Uprising, a well-crafted first film by my friend Frederik Stanton, chronicles the protests and mass mobilization that toppled Mubarak on February 11, 2011. At that point, Mubarak had ruled Egypt for almost 30 years, allegedly swiping billions of dollars along the way. Stanton shows Mubarak sitting immediately beside former president Anwar Sadat just moments before assassins fatally shot him during an October 1981 military ceremony. Mubarak somehow dodged the bullets.
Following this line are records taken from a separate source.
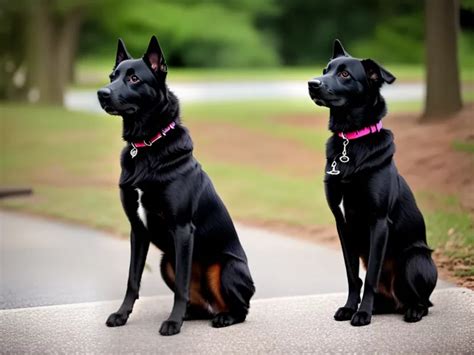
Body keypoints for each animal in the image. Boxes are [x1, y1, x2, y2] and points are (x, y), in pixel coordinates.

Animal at [96, 36, 258, 336]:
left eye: (134, 78)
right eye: (112, 76)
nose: (102, 93)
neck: (146, 145)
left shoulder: (182, 229)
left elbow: (181, 287)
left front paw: (172, 322)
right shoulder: (138, 230)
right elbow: (132, 280)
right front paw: (122, 315)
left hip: (226, 268)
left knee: (240, 309)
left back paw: (222, 317)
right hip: (165, 263)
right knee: (201, 305)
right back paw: (193, 314)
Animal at [308, 39, 436, 328]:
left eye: (345, 74)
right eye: (325, 70)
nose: (312, 83)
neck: (351, 140)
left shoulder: (377, 221)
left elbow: (371, 277)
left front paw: (362, 313)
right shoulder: (342, 223)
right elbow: (353, 276)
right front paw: (349, 308)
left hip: (415, 259)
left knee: (424, 302)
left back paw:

He then declared a state of emergency and maintained that declaration until he finally was driven from power.

At the film’s New York City premier on Friday, Stanton called 2011’s events “perhaps as momentous as the collapse of the Berlin Wall.” Through fresh interviews, professional news footage, and cell-phone and video-camera images captured by the demonstrators who filled Cairo’s Tahrir Square, Stanton takes us step-by-step through the causes of the popular revolt, the pro-democracy activists’ organizational efforts, and their ultimate triumph in knocking Mubarak from his perch. Along the way, we hear stories of true valor, such as that of the ten or so Egyptian men who attacked one of Mubarak’s deadly snipers. With bare hands, they rushed his rooftop nest, knowing that at least three or four of them would be killed, but the state-sponsored gunman ultimately would be neutralized, and citizens in the square no longer would be victim to his bullets.

We also see riveting images, such as young people neutralizing tear-gas canisters by lobbing them into the Nile (in this case, it’s just a river in Egypt). In a bizarre and comical turn, Mubarak’s henchmen ride into Tahrir Square, determined to disband the rebellion. Their arrival resembles an urban version of Lawrence of Arabia.

“We began the revolution on Facebook,” one activist laughs. “And now they’re fighting us on camels and horses. It’s like a return to the pre-Islamic era.”

This film goes no further than Mubarak’s exit. To say the least, what has followed him is anything but pre-Islamic. To learn where Egypt goes next, watch the news. To see how it secured regime change two years ago, see Uprising.

(Uprising is in limited release at the Quad Cinemas in New York City and the Laemmle’s Playhouse 7 in Pasadena, California.)